For all Magneto’s status as a major league character dating back to the earliest days of Marvel, and for all the work carried out by Chris Claremont in X-Men transforming him into a multi-faceted personality, he’d been ill-served when it came to a solo career. There was but a single 1990s miniseries to his name before this exploration of his background.

The bare bones were already there, part of Claremont’s reconfiguration, establishing Magneto’s Jewish upbringing, his family wiped out in a Nazi concentration camp. Within Testament Greg Pak has the luxury of five chapters to explore these formative years, beginning with a nine year old Max Eisenhardt in happier times. This soon changes as the inequities and relentless persecution employed by the Nazis change circumstances for Max and his family.

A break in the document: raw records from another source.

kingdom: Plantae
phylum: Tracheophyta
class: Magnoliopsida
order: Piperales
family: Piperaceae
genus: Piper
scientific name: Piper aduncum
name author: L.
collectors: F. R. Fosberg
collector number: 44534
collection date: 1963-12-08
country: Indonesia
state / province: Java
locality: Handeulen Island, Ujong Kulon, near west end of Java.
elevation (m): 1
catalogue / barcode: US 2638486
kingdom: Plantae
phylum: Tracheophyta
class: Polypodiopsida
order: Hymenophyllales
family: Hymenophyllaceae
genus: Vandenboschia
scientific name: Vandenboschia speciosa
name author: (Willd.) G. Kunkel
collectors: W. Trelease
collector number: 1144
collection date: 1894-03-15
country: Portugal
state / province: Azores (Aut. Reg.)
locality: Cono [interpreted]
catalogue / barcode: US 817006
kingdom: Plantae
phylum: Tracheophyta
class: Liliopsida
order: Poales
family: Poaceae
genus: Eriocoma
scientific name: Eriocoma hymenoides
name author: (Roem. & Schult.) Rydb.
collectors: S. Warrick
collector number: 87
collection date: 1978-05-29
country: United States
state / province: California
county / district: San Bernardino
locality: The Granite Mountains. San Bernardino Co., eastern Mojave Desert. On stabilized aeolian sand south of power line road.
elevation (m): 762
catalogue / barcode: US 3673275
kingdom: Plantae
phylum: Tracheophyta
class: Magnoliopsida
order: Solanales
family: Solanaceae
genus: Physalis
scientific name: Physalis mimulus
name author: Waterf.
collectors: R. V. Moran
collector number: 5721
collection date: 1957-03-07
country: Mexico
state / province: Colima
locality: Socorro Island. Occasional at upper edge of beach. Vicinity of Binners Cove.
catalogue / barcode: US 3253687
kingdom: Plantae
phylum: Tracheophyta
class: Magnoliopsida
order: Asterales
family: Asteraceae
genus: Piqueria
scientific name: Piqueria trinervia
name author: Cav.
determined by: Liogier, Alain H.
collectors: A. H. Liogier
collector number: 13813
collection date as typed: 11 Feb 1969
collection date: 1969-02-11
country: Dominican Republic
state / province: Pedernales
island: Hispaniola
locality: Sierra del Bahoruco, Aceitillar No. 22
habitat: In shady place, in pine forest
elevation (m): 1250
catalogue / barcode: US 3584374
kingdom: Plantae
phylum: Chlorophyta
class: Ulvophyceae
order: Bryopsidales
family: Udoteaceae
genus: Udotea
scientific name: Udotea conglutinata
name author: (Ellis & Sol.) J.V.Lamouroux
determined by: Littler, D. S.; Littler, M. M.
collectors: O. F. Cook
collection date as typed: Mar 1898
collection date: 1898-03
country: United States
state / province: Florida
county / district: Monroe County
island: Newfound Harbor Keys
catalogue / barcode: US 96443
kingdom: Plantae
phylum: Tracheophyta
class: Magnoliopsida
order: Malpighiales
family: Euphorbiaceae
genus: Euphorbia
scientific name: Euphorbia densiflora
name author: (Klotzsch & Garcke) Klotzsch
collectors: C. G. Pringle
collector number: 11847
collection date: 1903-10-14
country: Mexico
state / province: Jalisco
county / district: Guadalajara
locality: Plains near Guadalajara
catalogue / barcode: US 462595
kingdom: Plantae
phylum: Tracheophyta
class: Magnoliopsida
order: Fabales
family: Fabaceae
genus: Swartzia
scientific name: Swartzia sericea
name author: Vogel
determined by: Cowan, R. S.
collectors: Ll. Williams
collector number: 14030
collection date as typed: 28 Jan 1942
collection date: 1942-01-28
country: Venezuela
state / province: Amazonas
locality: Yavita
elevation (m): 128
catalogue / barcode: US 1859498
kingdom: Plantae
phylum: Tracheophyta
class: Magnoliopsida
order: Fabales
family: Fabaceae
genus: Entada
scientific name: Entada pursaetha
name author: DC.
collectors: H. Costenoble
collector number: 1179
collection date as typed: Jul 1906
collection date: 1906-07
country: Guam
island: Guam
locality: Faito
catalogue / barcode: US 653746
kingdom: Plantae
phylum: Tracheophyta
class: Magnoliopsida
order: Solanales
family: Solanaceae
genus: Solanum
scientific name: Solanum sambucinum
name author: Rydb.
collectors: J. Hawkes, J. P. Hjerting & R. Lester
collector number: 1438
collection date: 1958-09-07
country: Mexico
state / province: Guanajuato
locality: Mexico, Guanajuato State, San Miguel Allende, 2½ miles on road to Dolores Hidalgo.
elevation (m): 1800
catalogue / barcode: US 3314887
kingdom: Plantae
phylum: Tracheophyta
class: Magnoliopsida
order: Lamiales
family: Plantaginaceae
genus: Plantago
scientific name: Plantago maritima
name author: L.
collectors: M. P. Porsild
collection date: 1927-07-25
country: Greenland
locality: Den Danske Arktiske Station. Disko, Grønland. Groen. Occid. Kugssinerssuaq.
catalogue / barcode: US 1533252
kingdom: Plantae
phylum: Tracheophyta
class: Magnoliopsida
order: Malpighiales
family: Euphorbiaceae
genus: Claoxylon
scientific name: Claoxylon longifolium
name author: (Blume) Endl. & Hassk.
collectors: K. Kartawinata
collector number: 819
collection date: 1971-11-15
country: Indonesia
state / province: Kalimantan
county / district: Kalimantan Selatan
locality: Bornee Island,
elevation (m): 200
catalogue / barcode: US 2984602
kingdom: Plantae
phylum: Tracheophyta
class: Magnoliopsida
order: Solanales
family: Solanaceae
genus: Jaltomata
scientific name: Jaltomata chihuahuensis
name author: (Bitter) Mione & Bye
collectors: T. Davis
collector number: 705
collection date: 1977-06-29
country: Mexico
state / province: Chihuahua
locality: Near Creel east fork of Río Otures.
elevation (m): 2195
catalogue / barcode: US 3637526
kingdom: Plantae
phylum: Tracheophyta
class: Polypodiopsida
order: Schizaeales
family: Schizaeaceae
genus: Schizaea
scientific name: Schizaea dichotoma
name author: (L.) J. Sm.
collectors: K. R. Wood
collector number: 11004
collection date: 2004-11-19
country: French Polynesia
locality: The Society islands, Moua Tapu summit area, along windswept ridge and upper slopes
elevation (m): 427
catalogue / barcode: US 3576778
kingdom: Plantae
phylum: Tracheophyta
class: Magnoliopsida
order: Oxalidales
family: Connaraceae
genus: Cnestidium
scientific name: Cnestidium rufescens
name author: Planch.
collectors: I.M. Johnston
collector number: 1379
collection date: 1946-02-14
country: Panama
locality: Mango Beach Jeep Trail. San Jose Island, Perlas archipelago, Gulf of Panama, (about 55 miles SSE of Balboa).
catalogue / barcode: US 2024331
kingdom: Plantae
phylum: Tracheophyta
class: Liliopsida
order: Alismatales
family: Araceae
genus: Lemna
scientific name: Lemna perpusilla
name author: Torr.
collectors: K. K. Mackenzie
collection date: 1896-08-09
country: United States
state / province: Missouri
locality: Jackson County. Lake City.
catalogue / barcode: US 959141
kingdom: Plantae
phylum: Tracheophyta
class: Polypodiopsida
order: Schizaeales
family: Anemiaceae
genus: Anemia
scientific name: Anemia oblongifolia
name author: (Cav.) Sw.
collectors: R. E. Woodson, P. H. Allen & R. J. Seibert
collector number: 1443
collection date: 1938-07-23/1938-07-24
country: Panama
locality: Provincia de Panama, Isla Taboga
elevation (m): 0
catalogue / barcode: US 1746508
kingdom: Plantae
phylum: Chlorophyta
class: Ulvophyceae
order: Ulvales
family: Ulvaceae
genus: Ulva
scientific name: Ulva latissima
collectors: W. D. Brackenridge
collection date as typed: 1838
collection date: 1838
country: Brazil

As this is long before Magneto’s powers developed, Pak is employing some sleight of hand. Max Eisenhardt is an everyman experiencing appalling times, and while there are well-constructed moments of achievement and small victories, these are tempered with the knowledge of what’s to come, a knowledge young Max doesn’t possess. The story progresses from 1935 to 1944, from comparative calm in Germany through the squalor of the Warsaw ghetto to the ultimate horror of Auschwitz. Pak weaves his story through historical events, personalising them via Max.

Artist Carmine Di Giandomenico employs a largely naturalistic style, but using outsized eyes to induce extra sympathy for the Jewish characters. He has some ghastly events to illustrate, and conveys them in discreet fashion with no attempt to sensationalise. Each chapter contains one double page spread, displaying Di Giandomenico’s eye for detail, both the most stunning and depressing being a vast vista of spectacles in the fourth chapter. It’s a powerful visual motif. Matt Hollingsworth’s gloomy palette is also extremely important in maintaining the correct atmosphere.

That was partially determined by the content tying in with a project aimed at raising awareness of artist Dina Babbitt’s ongoing attempts to reclaim drawings she produced while a prisoner of the Nazis in Auschwitz. The Auschwitz Museum refused to return her art, and a short additional black and white strip by Dr. Rafael Medoff and Neal Adams relates her horrific teenage experiences, and an afterword details the feeble excuses provided by the museum when refusing to hand her art back.

Testament is a worthy and worthwhile project, but there is some deceit involved, particularly by slapping an X-Men logo on a book to which they have no connection. The moral question is if this is justified by the educational aspects to be experienced by X-Men fans who’d otherwise remain ignorant.